Rincian lengkapnya sebagai berikut:
Kalimantan Barat: 907
Kalimantan Selatan: 75
Kalimantan Tengah: 671
Kalimantan Timur: 61
Kalimantan Utara: 27
Gorontalo: 3
Jambi: 4
Jawa Tengah: 2
Jawa Timur: 10
Kepulauan Bangka Belitung: 13
Kepulauan Riau: 1
Lampung: 10
Maluku: 41
Maluku Utara: 6
Nusa Tenggara Barat: 12
Nusa Tenggara Timur: 42
Papua Barat: 10
Papua Barat Daya: 1
Papua Selatan: 13
Sulawesi Selatan: 6
Sulawesi Tengah: 17
Sulawesi Tenggara: 6
Sumatera Selatan: 95
"Sebaran titik panas yang cukup tinggi ini perlu diwaspadai karena berpotensi meningkatkan risiko karhutla. Tetap siaga dan hindari aktivitas yang dapat memicu kebakaran,โ imbau BMKG.
SiPongi Kemenhut RI
Sementara, dikutip dari akun Kementerian Kehutanan RI, berdasarkan data SiPongi yang bersumber dari satelit Terra/Aqua, SNPP, dan NOAA-20, pada 1 September 2026 pukul 21.25 WIB, terdeteksi 1.370 hotspot berkategori high confidence.

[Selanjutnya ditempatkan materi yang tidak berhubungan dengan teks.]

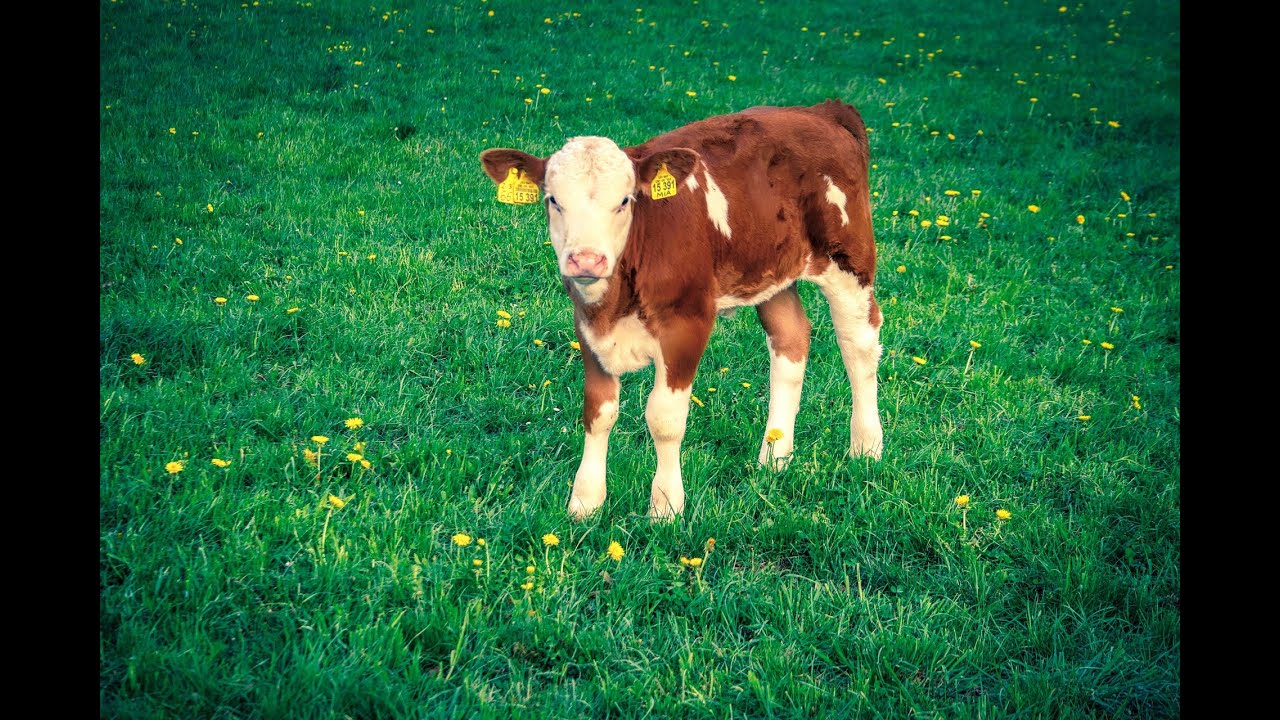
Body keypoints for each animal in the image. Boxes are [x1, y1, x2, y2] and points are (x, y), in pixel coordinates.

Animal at [479, 99, 883, 520]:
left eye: (624, 201)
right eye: (553, 200)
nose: (586, 260)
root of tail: (822, 110)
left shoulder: (688, 322)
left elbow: (665, 418)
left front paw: (666, 507)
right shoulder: (586, 324)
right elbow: (598, 411)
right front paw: (585, 504)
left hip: (849, 259)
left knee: (859, 347)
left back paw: (866, 448)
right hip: (771, 270)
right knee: (790, 342)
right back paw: (774, 458)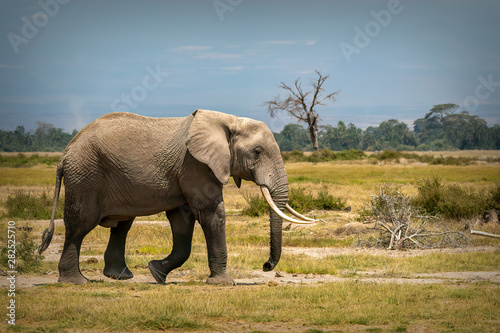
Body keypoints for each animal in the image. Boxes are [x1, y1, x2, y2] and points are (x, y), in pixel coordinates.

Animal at [39, 110, 316, 284]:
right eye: (257, 152)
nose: (266, 265)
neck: (228, 120)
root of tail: (65, 153)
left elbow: (183, 219)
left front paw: (156, 273)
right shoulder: (195, 164)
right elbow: (211, 212)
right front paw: (224, 283)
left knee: (122, 224)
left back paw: (120, 277)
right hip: (85, 176)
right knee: (79, 225)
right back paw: (76, 281)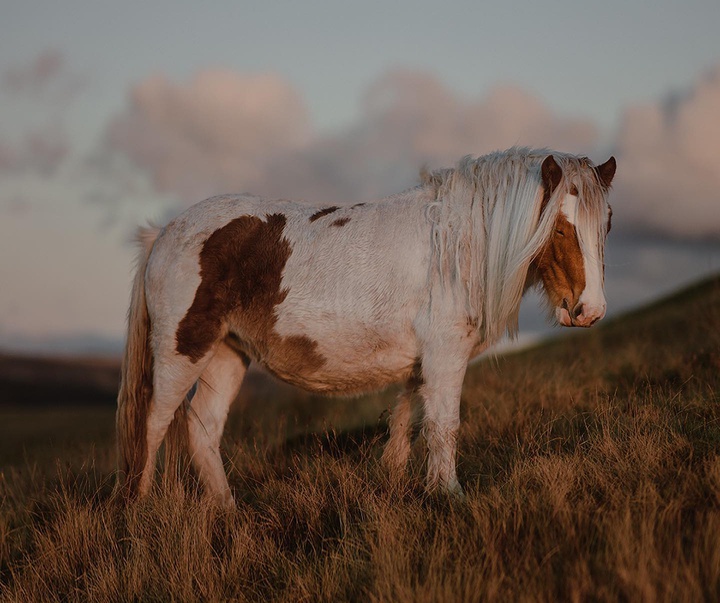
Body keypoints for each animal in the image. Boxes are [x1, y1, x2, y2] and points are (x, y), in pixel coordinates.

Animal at [115, 147, 616, 510]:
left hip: (227, 353)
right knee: (154, 425)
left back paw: (227, 512)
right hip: (183, 350)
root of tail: (164, 233)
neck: (457, 245)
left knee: (204, 427)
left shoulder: (421, 365)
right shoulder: (445, 356)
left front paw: (399, 485)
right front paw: (450, 497)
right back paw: (140, 511)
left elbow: (407, 424)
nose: (590, 310)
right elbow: (444, 425)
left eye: (606, 224)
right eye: (559, 228)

"Wilayah yang menjadi perhatian meliputi Kalimantan Barat, Kalimantan Tengah, Kalimantan Selatan, Kalimantan Timur, Sumatera Selatan, Riau, dan Jambi," jelasnya.
Ditambahkan juga, hotspot merupakan indikasi titik panas dari penginderaan satelit dan tidak selalu berarti kebakaran.
Kemenhut juga menjalskan, tim gabungan terus melakukan penanganan karhutla melalui pemadaman darat, water bombing, patroli udara, serta upaya pencegahan dan pengendalian di wilayah prioritas.
Operasi melibatkan Manggala Agni Kemenhut bersama TNI, Polri, BNPB, BMKG, BPBD, masyarakat, dan para pihak.
"Sebanyak 53 unit armada udara dikerahkan, dengan 19 armada untuk patroli udara dan Operasi Modifikasi Cuaca (OMC), seerta 34 armada lainnya dikerahkan untuk waterbombing," jelas Kemenhut.